A judge recently ruled in Wilde’s favor that California is their children’s home state; not New York for which Sudeikis petitioned. Wilde first moved to London a few years ago with her family because that’s where Sudeikis films “Ted Lasso,” and she now splits her time between the UK and LA
“The only people who suffered were my kids, because they’ll have to see that, and they shouldn’t ever have to know that happened. For me, it was appalling, but the victims were an 8- and 5-year-old, and that’s really sad,” Wilde says of the CinemaCon incident. “I chose to become an actress; I willingly walked into the spotlight. But it’s not something my children have asked for.

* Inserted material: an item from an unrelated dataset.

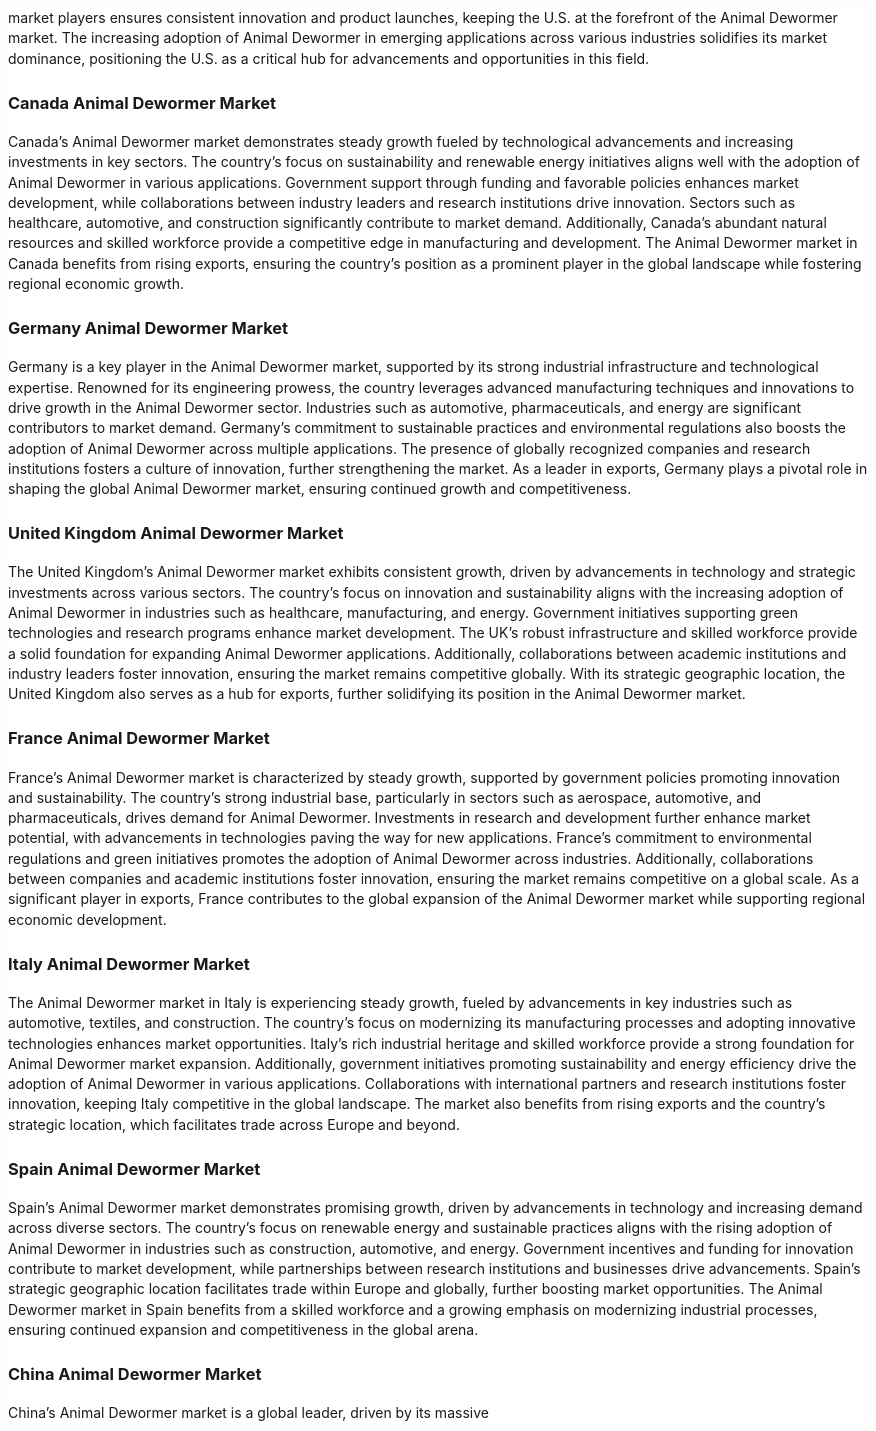 market players ensures consistent innovation and product launches, keeping the U.S. at the forefront of the Animal Dewormer market. The increasing adoption of Animal Dewormer in emerging applications across various industries solidifies its market dominance, positioning the U.S. as a critical hub for advancements and opportunities in this field.</p><h3>Canada Animal Dewormer Market</h3><p>Canada&rsquo;s Animal Dewormer market demonstrates steady growth fueled by technological advancements and increasing investments in key sectors. The country&rsquo;s focus on sustainability and renewable energy initiatives aligns well with the adoption of Animal Dewormer in various applications. Government support through funding and favorable policies enhances market development, while collaborations between industry leaders and research institutions drive innovation. Sectors such as healthcare, automotive, and construction significantly contribute to market demand. Additionally, Canada&rsquo;s abundant natural resources and skilled workforce provide a competitive edge in manufacturing and development. The Animal Dewormer market in Canada benefits from rising exports, ensuring the country&rsquo;s position as a prominent player in the global landscape while fostering regional economic growth.</p><h3>Germany Animal Dewormer Market</h3><p>Germany is a key player in the Animal Dewormer market, supported by its strong industrial infrastructure and technological expertise. Renowned for its engineering prowess, the country leverages advanced manufacturing techniques and innovations to drive growth in the Animal Dewormer sector. Industries such as automotive, pharmaceuticals, and energy are significant contributors to market demand. Germany&rsquo;s commitment to sustainable practices and environmental regulations also boosts the adoption of Animal Dewormer across multiple applications. The presence of globally recognized companies and research institutions fosters a culture of innovation, further strengthening the market. As a leader in exports, Germany plays a pivotal role in shaping the global Animal Dewormer market, ensuring continued growth and competitiveness.</p><h3>United Kingdom Animal Dewormer Market</h3><p>The United Kingdom&rsquo;s Animal Dewormer market exhibits consistent growth, driven by advancements in technology and strategic investments across various sectors. The country&rsquo;s focus on innovation and sustainability aligns with the increasing adoption of Animal Dewormer in industries such as healthcare, manufacturing, and energy. Government initiatives supporting green technologies and research programs enhance market development. The UK&rsquo;s robust infrastructure and skilled workforce provide a solid foundation for expanding Animal Dewormer applications. Additionally, collaborations between academic institutions and industry leaders foster innovation, ensuring the market remains competitive globally. With its strategic geographic location, the United Kingdom also serves as a hub for exports, further solidifying its position in the Animal Dewormer market.</p><h3>France Animal Dewormer Market</h3><p>France&rsquo;s Animal Dewormer market is characterized by steady growth, supported by government policies promoting innovation and sustainability. The country&rsquo;s strong industrial base, particularly in sectors such as aerospace, automotive, and pharmaceuticals, drives demand for Animal Dewormer. Investments in research and development further enhance market potential, with advancements in technologies paving the way for new applications. France&rsquo;s commitment to environmental regulations and green initiatives promotes the adoption of Animal Dewormer across industries. Additionally, collaborations between companies and academic institutions foster innovation, ensuring the market remains competitive on a global scale. As a significant player in exports, France contributes to the global expansion of the Animal Dewormer market while supporting regional economic development.</p><h3>Italy Animal Dewormer Market</h3><p>The Animal Dewormer market in Italy is experiencing steady growth, fueled by advancements in key industries such as automotive, textiles, and construction. The country&rsquo;s focus on modernizing its manufacturing processes and adopting innovative technologies enhances market opportunities. Italy&rsquo;s rich industrial heritage and skilled workforce provide a strong foundation for Animal Dewormer market expansion. Additionally, government initiatives promoting sustainability and energy efficiency drive the adoption of Animal Dewormer in various applications. Collaborations with international partners and research institutions foster innovation, keeping Italy competitive in the global landscape. The market also benefits from rising exports and the country&rsquo;s strategic location, which facilitates trade across Europe and beyond.</p><h3>Spain Animal Dewormer Market</h3><p>Spain&rsquo;s Animal Dewormer market demonstrates promising growth, driven by advancements in technology and increasing demand across diverse sectors. The country&rsquo;s focus on renewable energy and sustainable practices aligns with the rising adoption of Animal Dewormer in industries such as construction, automotive, and energy. Government incentives and funding for innovation contribute to market development, while partnerships between research institutions and businesses drive advancements. Spain&rsquo;s strategic geographic location facilitates trade within Europe and globally, further boosting market opportunities. The Animal Dewormer market in Spain benefits from a skilled workforce and a growing emphasis on modernizing industrial processes, ensuring continued expansion and competitiveness in the global arena.</p><h3>China Animal Dewormer Market</h3><p>China&rsquo;s Animal Dewormer market is a global leader, driven by its massive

And when my kids are dragged into it, it’s deeply painful.”
In her cover story, Wilde also reveals to Variety that she made the decision to push back her next directorial project, “Perfect,” which was originally supposed to be in production this summer. Wilde says she realized this was not the right time to be away from her children with the long hours on set that are required of a director.
“Perfect” is a 1990s-set biopic about Olympic gold medalist Kerry Strug, who will be played by Thomasin McKenzie. The Searchlight Pictures film was first announced in 2020.
Wilde says that the film recently went back into re-development, so that the script could be re-worked to reflect all that’s transpired with the USA Gymnastics sex-abuse scandal, which involved hundreds of victims and resulted in brave testimony from Olympians like Aly Raisman and Simone Biles. The film will still be based in the ’90s and not in current times, but is being further developed to better portray the characters involved in USA Gymnastics, with all that has come to light over the past few years.
With the film going back into development, Wilde decided that she also needed a break. “It became clear to me that this year was a time for me to be a stay-at-home mom,” she says. “It was not the year for me to be on a set, which is totally all-encompassing. It was time for me to pause and devote myself to the kids when I have them.”
Of her two children, Wilde says, “They are my world… They are my best friends.”